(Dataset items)
-- Opening Marker --

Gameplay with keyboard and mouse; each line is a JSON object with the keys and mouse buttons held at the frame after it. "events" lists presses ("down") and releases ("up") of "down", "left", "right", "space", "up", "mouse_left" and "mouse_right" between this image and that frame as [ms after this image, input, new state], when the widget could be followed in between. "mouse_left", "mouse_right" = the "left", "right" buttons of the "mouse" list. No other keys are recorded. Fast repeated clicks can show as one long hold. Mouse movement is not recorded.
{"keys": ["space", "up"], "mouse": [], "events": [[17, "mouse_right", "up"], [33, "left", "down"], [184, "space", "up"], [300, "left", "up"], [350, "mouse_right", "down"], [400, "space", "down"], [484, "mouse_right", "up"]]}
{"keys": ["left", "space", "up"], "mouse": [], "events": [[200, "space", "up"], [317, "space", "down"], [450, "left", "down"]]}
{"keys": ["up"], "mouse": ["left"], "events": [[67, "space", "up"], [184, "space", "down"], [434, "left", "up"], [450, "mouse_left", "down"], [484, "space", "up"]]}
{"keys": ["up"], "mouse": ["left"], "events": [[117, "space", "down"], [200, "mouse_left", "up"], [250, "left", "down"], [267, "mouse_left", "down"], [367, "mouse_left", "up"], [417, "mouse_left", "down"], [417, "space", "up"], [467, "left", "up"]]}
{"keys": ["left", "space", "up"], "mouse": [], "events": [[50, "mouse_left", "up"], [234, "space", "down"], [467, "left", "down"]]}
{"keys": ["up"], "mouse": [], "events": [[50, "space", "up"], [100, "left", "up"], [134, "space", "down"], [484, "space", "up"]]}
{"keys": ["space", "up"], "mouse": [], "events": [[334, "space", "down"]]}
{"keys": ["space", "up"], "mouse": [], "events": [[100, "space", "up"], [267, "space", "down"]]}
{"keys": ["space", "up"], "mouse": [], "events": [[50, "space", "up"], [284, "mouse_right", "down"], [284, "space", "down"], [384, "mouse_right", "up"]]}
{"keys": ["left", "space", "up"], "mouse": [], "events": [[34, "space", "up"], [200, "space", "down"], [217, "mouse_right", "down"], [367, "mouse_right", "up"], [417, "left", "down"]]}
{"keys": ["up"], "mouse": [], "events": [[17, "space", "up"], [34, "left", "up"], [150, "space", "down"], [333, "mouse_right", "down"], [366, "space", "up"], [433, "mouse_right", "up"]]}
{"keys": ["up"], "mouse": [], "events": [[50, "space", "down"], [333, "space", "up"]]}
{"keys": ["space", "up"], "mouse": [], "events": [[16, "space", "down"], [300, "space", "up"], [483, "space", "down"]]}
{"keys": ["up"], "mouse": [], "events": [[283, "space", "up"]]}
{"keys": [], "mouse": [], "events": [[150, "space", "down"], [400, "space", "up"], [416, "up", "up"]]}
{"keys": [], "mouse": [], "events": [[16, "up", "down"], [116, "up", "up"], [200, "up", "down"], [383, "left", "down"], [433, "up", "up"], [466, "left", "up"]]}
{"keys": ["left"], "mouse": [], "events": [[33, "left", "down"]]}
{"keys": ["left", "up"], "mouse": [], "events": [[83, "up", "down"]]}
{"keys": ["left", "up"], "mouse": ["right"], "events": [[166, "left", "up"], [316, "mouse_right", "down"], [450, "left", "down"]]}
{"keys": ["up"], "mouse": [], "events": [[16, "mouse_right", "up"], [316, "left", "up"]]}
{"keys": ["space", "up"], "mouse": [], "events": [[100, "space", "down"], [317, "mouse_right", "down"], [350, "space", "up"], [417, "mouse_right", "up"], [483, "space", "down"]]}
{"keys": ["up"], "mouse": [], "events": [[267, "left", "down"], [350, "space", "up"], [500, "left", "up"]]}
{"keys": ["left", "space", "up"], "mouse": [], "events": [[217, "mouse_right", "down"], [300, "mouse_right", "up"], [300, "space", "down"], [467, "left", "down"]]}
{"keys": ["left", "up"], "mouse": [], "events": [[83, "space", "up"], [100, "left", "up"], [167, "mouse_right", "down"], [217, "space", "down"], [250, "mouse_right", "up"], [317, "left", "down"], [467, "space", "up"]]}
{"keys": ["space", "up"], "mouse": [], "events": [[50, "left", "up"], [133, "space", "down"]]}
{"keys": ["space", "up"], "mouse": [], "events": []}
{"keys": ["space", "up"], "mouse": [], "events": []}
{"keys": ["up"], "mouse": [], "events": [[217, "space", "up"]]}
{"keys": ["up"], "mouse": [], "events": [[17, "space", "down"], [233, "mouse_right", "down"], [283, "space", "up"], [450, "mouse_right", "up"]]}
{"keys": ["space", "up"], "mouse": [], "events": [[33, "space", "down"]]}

-- Closing Marker --

§ Task brief: Write the entries out once more, exactly as given.

§ Exercise solution:
Gameplay with keyboard and mouse; each line is a JSON object with the keys and mouse buttons held at the frame after it. "events" lists presses ("down") and releases ("up") of "down", "left", "right", "space", "up", "mouse_left" and "mouse_right" between this image and that frame as [ms after this image, input, new state], when the widget could be followed in between. "mouse_left", "mouse_right" = the "left", "right" buttons of the "mouse" list. No other keys are recorded. Fast repeated clicks can show as one long hold. Mouse movement is not recorded.
{"keys": ["space", "up"], "mouse": [], "events": [[17, "mouse_right", "up"], [33, "left", "down"], [184, "space", "up"], [300, "left", "up"], [350, "mouse_right", "down"], [400, "space", "down"], [484, "mouse_right", "up"]]}
{"keys": ["left", "space", "up"], "mouse": [], "events": [[200, "space", "up"], [317, "space", "down"], [450, "left", "down"]]}
{"keys": ["up"], "mouse": ["left"], "events": [[67, "space", "up"], [184, "space", "down"], [434, "left", "up"], [450, "mouse_left", "down"], [484, "space", "up"]]}
{"keys": ["up"], "mouse": ["left"], "events": [[117, "space", "down"], [200, "mouse_left", "up"], [250, "left", "down"], [267, "mouse_left", "down"], [367, "mouse_left", "up"], [417, "mouse_left", "down"], [417, "space", "up"], [467, "left", "up"]]}
{"keys": ["left", "space", "up"], "mouse": [], "events": [[50, "mouse_left", "up"], [234, "space", "down"], [467, "left", "down"]]}
{"keys": ["up"], "mouse": [], "events": [[50, "space", "up"], [100, "left", "up"], [134, "space", "down"], [484, "space", "up"]]}
{"keys": ["space", "up"], "mouse": [], "events": [[334, "space", "down"]]}
{"keys": ["space", "up"], "mouse": [], "events": [[100, "space", "up"], [267, "space", "down"]]}
{"keys": ["space", "up"], "mouse": [], "events": [[50, "space", "up"], [284, "mouse_right", "down"], [284, "space", "down"], [384, "mouse_right", "up"]]}
{"keys": ["left", "space", "up"], "mouse": [], "events": [[34, "space", "up"], [200, "space", "down"], [217, "mouse_right", "down"], [367, "mouse_right", "up"], [417, "left", "down"]]}
{"keys": ["up"], "mouse": [], "events": [[17, "space", "up"], [34, "left", "up"], [150, "space", "down"], [333, "mouse_right", "down"], [366, "space", "up"], [433, "mouse_right", "up"]]}
{"keys": ["up"], "mouse": [], "events": [[50, "space", "down"], [333, "space", "up"]]}
{"keys": ["space", "up"], "mouse": [], "events": [[16, "space", "down"], [300, "space", "up"], [483, "space", "down"]]}
{"keys": ["up"], "mouse": [], "events": [[283, "space", "up"]]}
{"keys": [], "mouse": [], "events": [[150, "space", "down"], [400, "space", "up"], [416, "up", "up"]]}
{"keys": [], "mouse": [], "events": [[16, "up", "down"], [116, "up", "up"], [200, "up", "down"], [383, "left", "down"], [433, "up", "up"], [466, "left", "up"]]}
{"keys": ["left"], "mouse": [], "events": [[33, "left", "down"]]}
{"keys": ["left", "up"], "mouse": [], "events": [[83, "up", "down"]]}
{"keys": ["left", "up"], "mouse": ["right"], "events": [[166, "left", "up"], [316, "mouse_right", "down"], [450, "left", "down"]]}
{"keys": ["up"], "mouse": [], "events": [[16, "mouse_right", "up"], [316, "left", "up"]]}
{"keys": ["space", "up"], "mouse": [], "events": [[100, "space", "down"], [317, "mouse_right", "down"], [350, "space", "up"], [417, "mouse_right", "up"], [483, "space", "down"]]}
{"keys": ["up"], "mouse": [], "events": [[267, "left", "down"], [350, "space", "up"], [500, "left", "up"]]}
{"keys": ["left", "space", "up"], "mouse": [], "events": [[217, "mouse_right", "down"], [300, "mouse_right", "up"], [300, "space", "down"], [467, "left", "down"]]}
{"keys": ["left", "up"], "mouse": [], "events": [[83, "space", "up"], [100, "left", "up"], [167, "mouse_right", "down"], [217, "space", "down"], [250, "mouse_right", "up"], [317, "left", "down"], [467, "space", "up"]]}
{"keys": ["space", "up"], "mouse": [], "events": [[50, "left", "up"], [133, "space", "down"]]}
{"keys": ["space", "up"], "mouse": [], "events": []}
{"keys": ["space", "up"], "mouse": [], "events": []}
{"keys": ["up"], "mouse": [], "events": [[217, "space", "up"]]}
{"keys": ["up"], "mouse": [], "events": [[17, "space", "down"], [233, "mouse_right", "down"], [283, "space", "up"], [450, "mouse_right", "up"]]}
{"keys": ["space", "up"], "mouse": [], "events": [[33, "space", "down"]]}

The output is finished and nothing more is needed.